La versión original de este artículo apareció en la revista Quanta Magazine.
Hace setenta años, los físicos Clyde Cowan y Frederick Reines tomaron un detector de 10 toneladas fabricado a medida, lo rodearon con gruesas paredes de plomo y sacos de arena húmedos, y lo colocaron cerca de un potente reactor nuclear en la planta de Savannah River en Carolina del Sur. Llamaron al experimento «Proyecto Poltergeist», ya que estaba diseñado para atrapar un fantasma.
Más de un cuarto de siglo antes, los físicos se preguntaban por qué parecía perderse energía durante un proceso radiactivo llamado desintegración beta.

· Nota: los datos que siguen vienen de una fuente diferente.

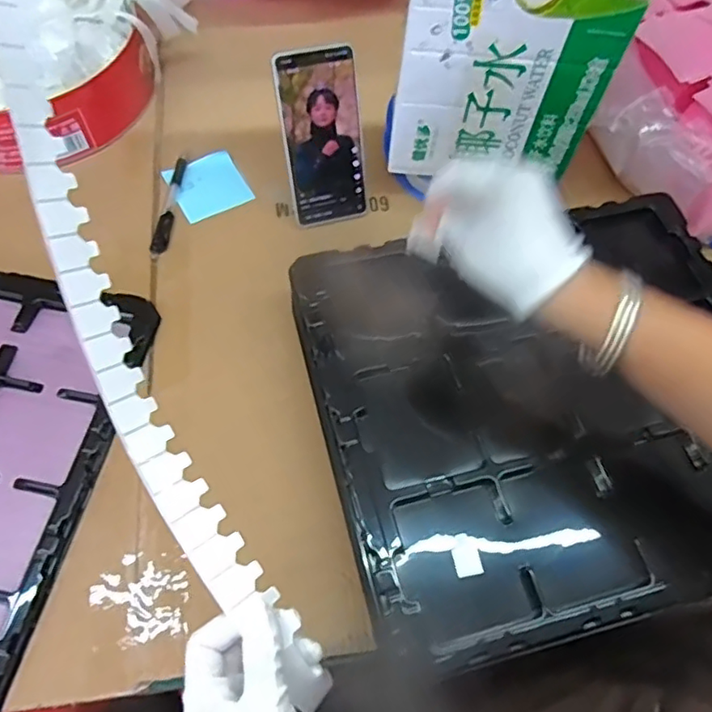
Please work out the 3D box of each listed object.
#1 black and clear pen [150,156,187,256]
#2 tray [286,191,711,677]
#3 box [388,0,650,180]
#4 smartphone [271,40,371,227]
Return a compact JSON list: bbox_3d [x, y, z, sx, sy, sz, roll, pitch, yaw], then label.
[{"bbox_3d":[-0.196,-0.159,0.630,0.013,0.010,0.129,6,63,-1],"label":"black and clear pen"},{"bbox_3d":[0.158,0.039,0.498,0.366,0.062,0.329,-12,65,-10],"label":"tray"},{"bbox_3d":[0.137,-0.297,0.561,0.183,0.192,0.153,6,63,-1],"label":"box"},{"bbox_3d":[-0.030,-0.213,0.591,0.086,0.171,0.015,-18,40,-8],"label":"smartphone"}]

Algo faltaba, y no existía una explicación física conocida para ello. Entonces, en 1930, el físico austriaco Wolfgang Pauli propuso una solución radical: una partícula prácticamente indetectable se llevaba silenciosamente la energía faltante. «He hecho algo terrible. He postulado una partícula que no se puede detectar», le dijo Pauli a un amigo. Esta partícula se conocería como neutrino. Al no tener casi masa ni carga, estas partículas pueden atravesar la Tierra y todo lo que hay en ella, incluidos nuestros cuerpos, prácticamente sin impedimentos.
El enorme dispositivo que Cowan y Reines desplegaron a principios de 1956 tenía como objetivo encontrar lo que Pauli consideraba imposible. Ese junio, los dos físicos del Laboratorio Nacional de Los Alamos enviaron un telegrama a Pauli: «Nos complace informarles que hemos detectado neutrinos».
La atención se centró entonces en una cuestión más amplia. Si las reacciones nucleares producen neutrinos, ¿podríamos utilizarlos para observar los fuegos artificiales nucleares en el interior de las estrellas, incluido el Sol? Esto planteaba un enorme desafío: ¿Cómo es posible detectar partículas provenientes de estrellas distantes si estas pueden atravesar casi cualquier cosa sin ser detectadas? Se sospechaba que detectar una partícula que rara vez colisiona con la materia requiere una enorme cantidad de la misma con la que colisionar. Además, la materia tendría que estar protegida de otras formas de radiación. Así pues, la solución que encontraron los científicos fue construir algunas de las trampas experimentales más grandes, profundas y sofisticadas de la historia de la ciencia… y luego esperar.
En la década de 1960, Raymond Davis Jr. y sus colegas del Laboratorio Nacional de Brookhaven colocaron un tanque a 1.5 kilómetros bajo tierra en la mina Homestake, en Dakota del Sur, y lo llenaron con casi 400,000 litros de un fluido de limpieza a base de cloro llamado percloroetileno. En las raras ocasiones en que un neutrino que pasaba cerca impactaba contra un núcleo de cloro, se transformaba en una forma radiactiva de argón que podía detectarse y cuantificarse. El experimento, que duró 25 años, halló apenas un tercio del número de neutrinos provenientes del Sol que se había predicho en los modelos teóricos. Esto se conoció como el problema de los neutrinos solares.
Pasaron décadas antes de que se resolviera, gracias a experimentos aún más complejos. En las profundidades de la mina Kamioka, en Japón, Masatoshi Koshiba construyó un detector diferente llamado Kamiokande, que utilizaba 3 millones de litros de agua ultrapura. En este sistema, los neutrinos interactúan ocasionalmente con los núcleos atómicos del agua. Esta interacción crea un electrón que se mueve tan rápido que genera un destello de lo que se conoce como luz Cherenkov. Esta luz es captada por detectores.
Kamiokande y Koshiba confirmaron la deficiencia de Davis, y un segundo detector, aún más grande, el Super-Kamiokande, así como el Observatorio de Neutrinos de Sudbury en Canadá, explicaron la discrepancia. Los neutrinos se presentan en tres «sabores» diferentes (electrón, muón y tau) y pueden oscilar, o cambiar, entre ellos. Para ello, los neutrinos deben tener masa, algo que las leyes de la física no lograron predecir. Los sabores son una forma de referirse a tipos o variedades de una misma partícula.